Apply what you read:
[1] Name every distinct user who posts in the heron thread, listing each once.
[2] Reproduce word for word the stretch of the heron thread from "I wanted to, but" through "that first pic.".

Selected text:
/---

# Flasher



## wyogoob (Sep 7, 2007)

Black-crowned Night Heron sunning:









Black-crowned Night Heron flashing:


----------



## LOAH (Sep 29, 2007)

Did you report him?

Frickin' pervs.







:wink: Nice shots.


----------



## wyogoob (Sep 7, 2007)

LOAH asked: Did you report him?



Ah.......it's a female


----------



## LOAH (Sep 29, 2007)

Well pardon me.

:lol: 

Did you invite her in for a glass of wine, then?


----------



## wyogoob (Sep 7, 2007)

LOAH said:


> Well pardon me.
> 
> :lol:
> 
> Did you invite her in for a glass of wine, then?


I wanted to, but I was a passenger in a drift boat going down the Green.


----------



## 12 Volt Man (Sep 7, 2007)

Looks like it's about to do something crazy in that first pic.


----------



## ACHY (Oct 18, 2007)

Um, that looks more like a great blue heron to me. Notice the yellow eyes. Black-crowned have red eyes. And shorter necks. They also have yellow legs. The one in your pic has gray legs.
http://www.birds.cornell.edu/AllAboutBirds/BirdGuide/Black-crowned_Night-Heron_dtl.html

Here's the link to the same page for the great blue. 
http://www.birds.cornell.edu/AllAboutBirds/BirdGuide/Great_Blue_Heron.html

Cool pictures, anyway.


----------



## wyogoob (Sep 7, 2007)

ACHY said:


> Um, that looks more like a great blue heron to me. Notice the yellow eyes. Black-crowned have red eyes. And shorter necks. They also have yellow legs. The one in your pic has gray legs.
> http://www.birds.cornell.edu/AllAboutBirds/BirdGuide/Black-crowned_Night-Heron_dtl.html
> 
> Here's the link to the same page for the great blue.
> ...


Yes, you are right, good catch. The size threw me off. It was a very small bird, young of the year my guess.


----------



## Chaser (Sep 28, 2007)

LOAH said:


> Well pardon me.
> 
> :lol:
> 
> Did you invite her in for a glass of wine, then?


[/quote]Yes, you are right, good catch. The size threw me off. It was a very small bird, young of the year my guess.[/quote]

I guess its a good thing you didn't propose an invite then, or you'd be the "perv"


----------

\---

Supplied material:
/---

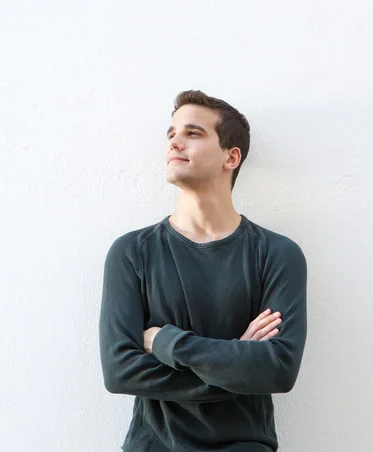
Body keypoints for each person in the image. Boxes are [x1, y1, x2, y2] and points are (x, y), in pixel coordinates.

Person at [98, 90, 308, 452]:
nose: (175, 142)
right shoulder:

\---

Answers by item number:
[1] wyogoob, LOAH, 12 Volt Man, ACHY, Chaser

[2]
I wanted to, but I was a passenger in a drift boat going down the Green.


----------



## 12 Volt Man (Sep 7, 2007)

Looks like it's about to do something crazy in that first pic.